**To do**
Please state how many lines in the records that follow include "START", with no other output.

**Records shown**
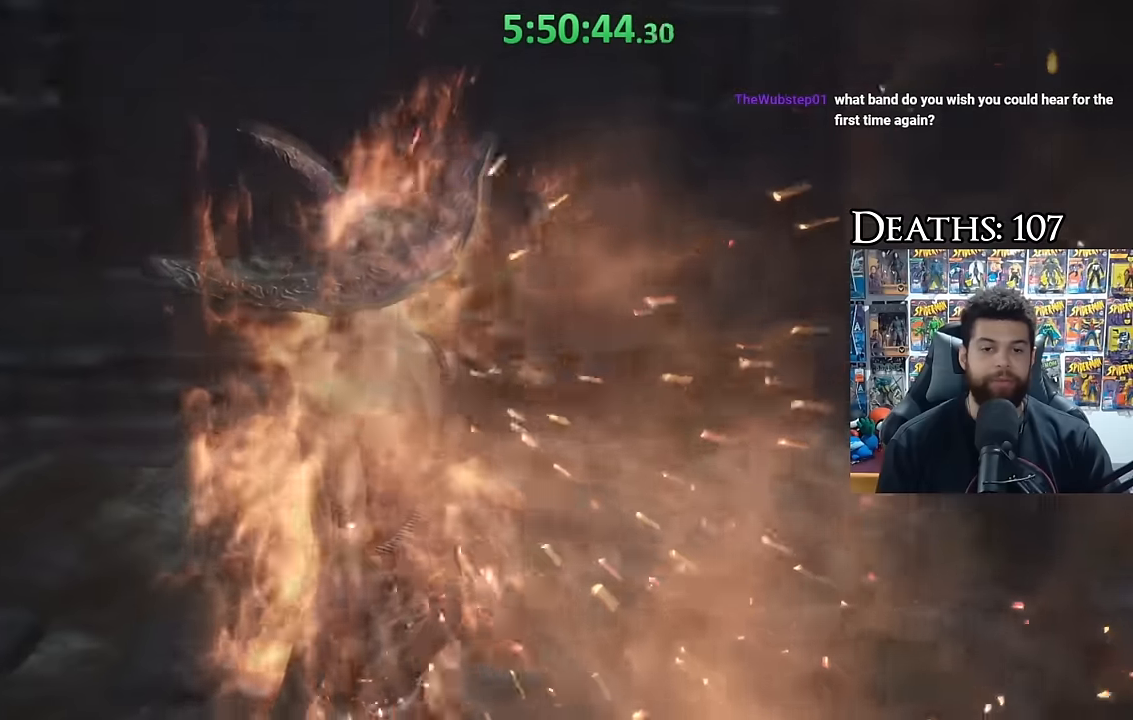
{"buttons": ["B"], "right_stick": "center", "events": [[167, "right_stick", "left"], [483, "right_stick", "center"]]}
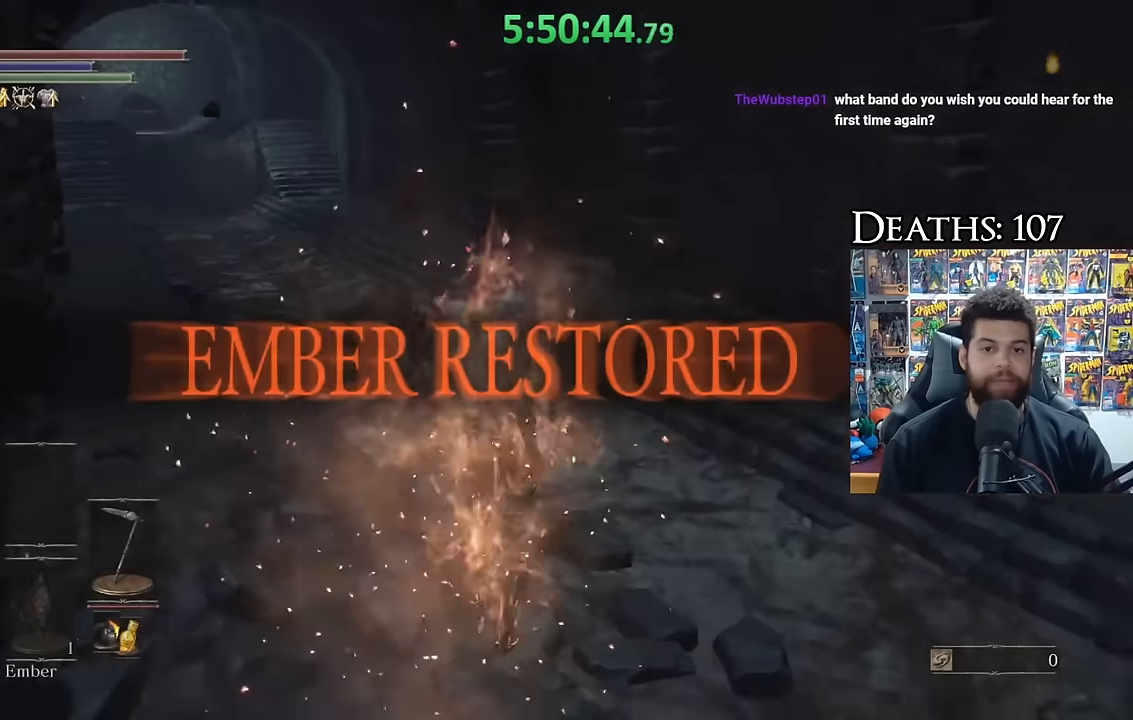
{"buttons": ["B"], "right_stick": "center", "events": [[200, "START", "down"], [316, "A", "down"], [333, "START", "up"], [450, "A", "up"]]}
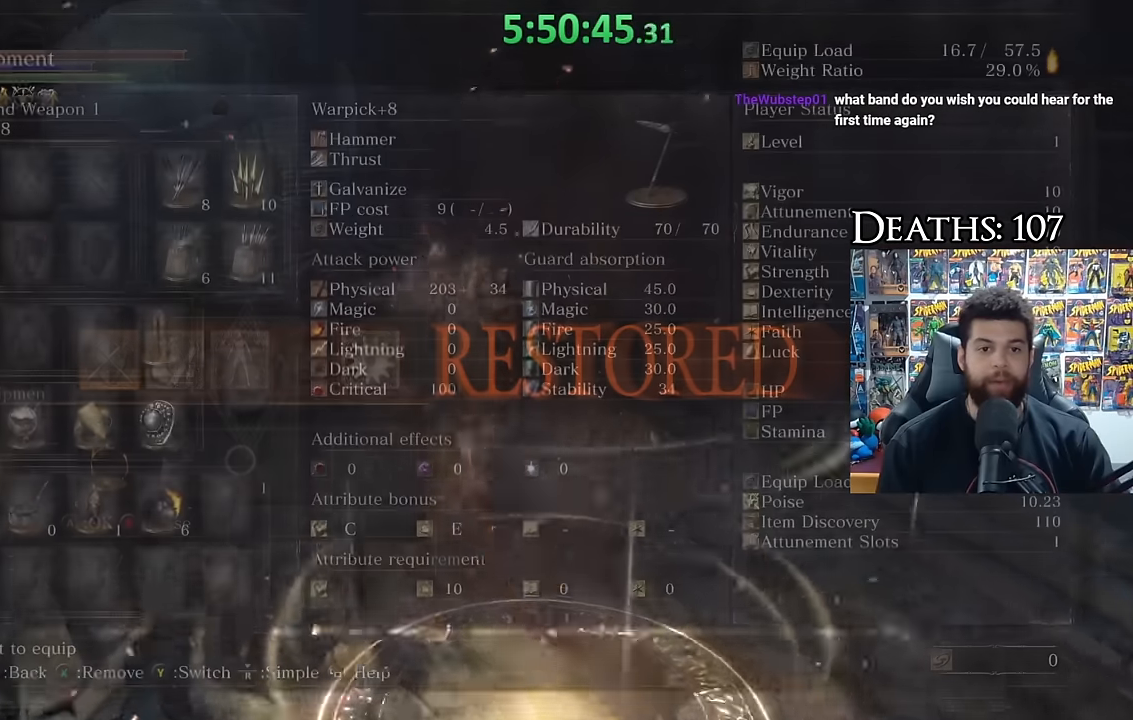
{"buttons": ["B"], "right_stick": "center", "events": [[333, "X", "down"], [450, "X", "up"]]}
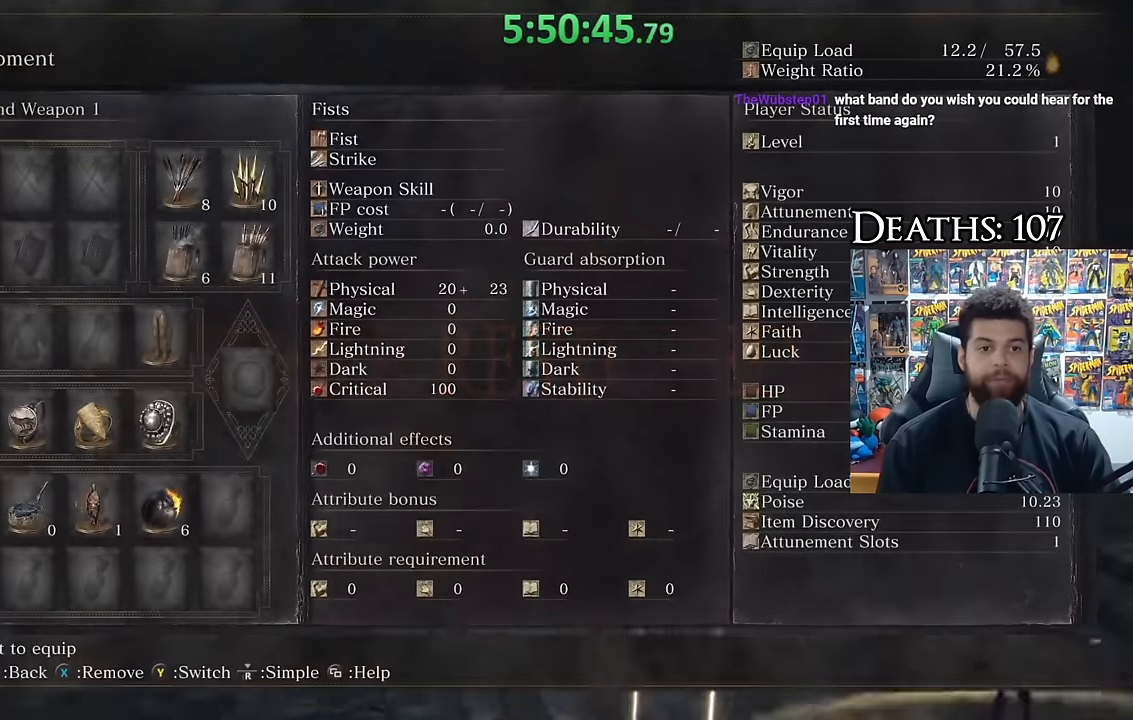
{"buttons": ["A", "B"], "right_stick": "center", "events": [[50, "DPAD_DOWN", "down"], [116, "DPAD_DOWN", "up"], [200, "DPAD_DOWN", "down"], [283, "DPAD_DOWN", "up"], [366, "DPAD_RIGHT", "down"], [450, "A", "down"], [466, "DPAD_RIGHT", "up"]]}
...
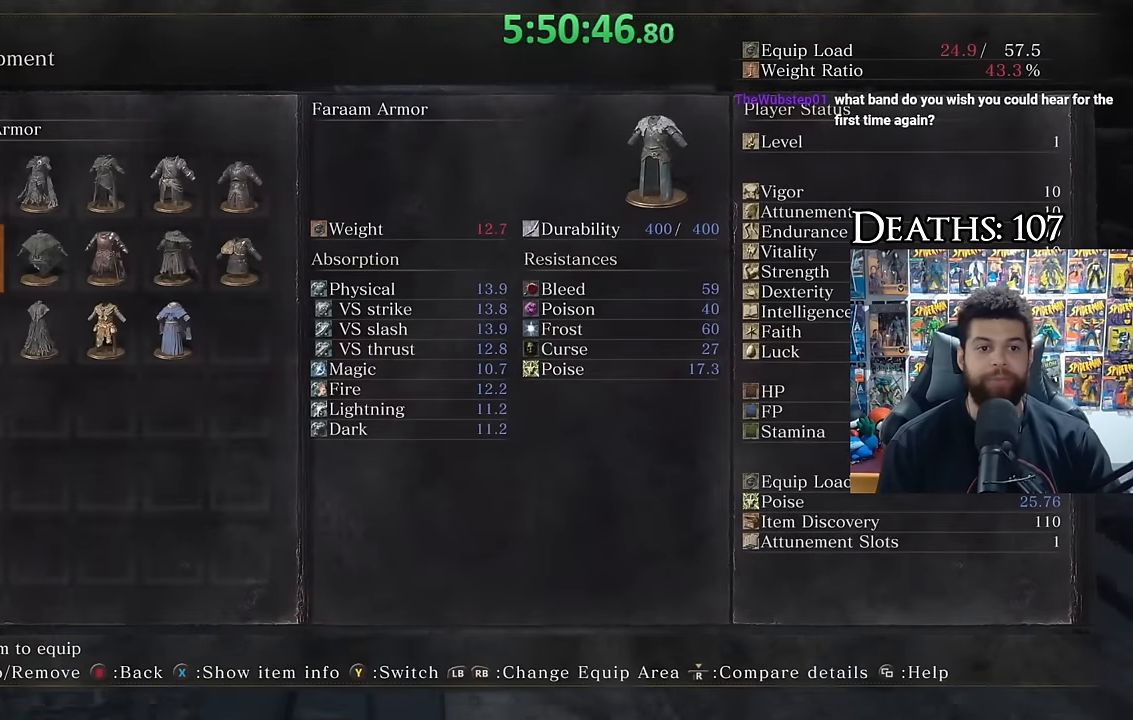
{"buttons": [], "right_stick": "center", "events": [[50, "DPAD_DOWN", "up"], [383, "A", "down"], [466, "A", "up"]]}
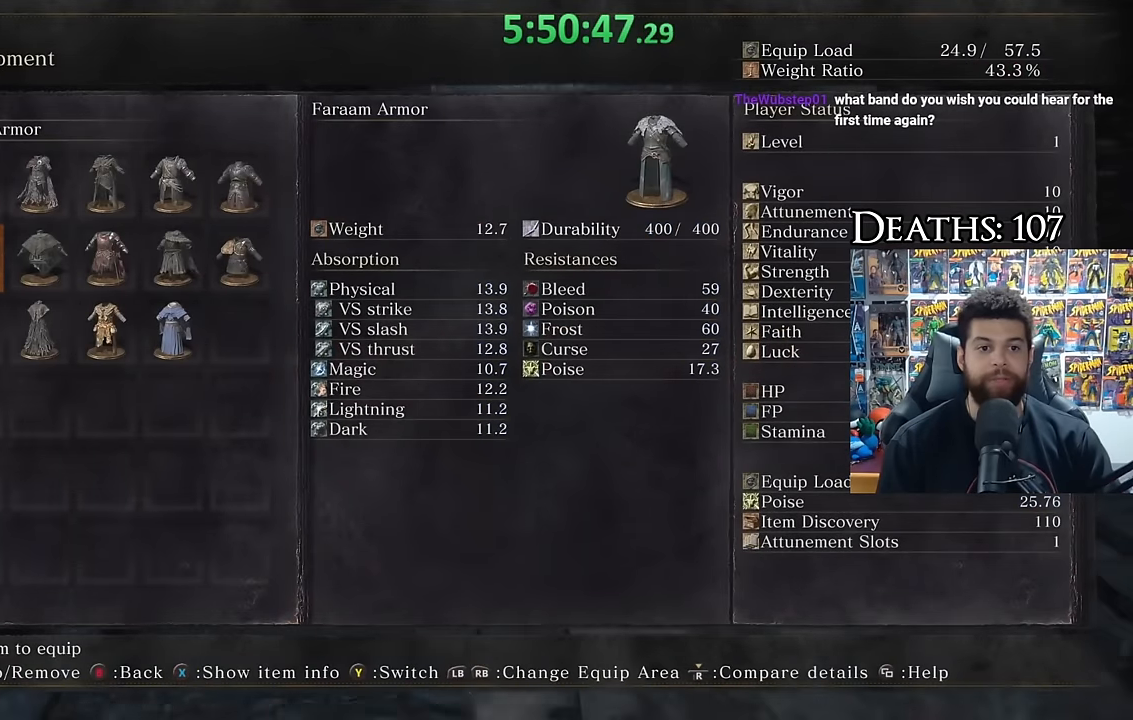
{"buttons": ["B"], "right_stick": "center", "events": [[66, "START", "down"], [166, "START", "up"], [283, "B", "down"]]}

**Result of the exercise**
2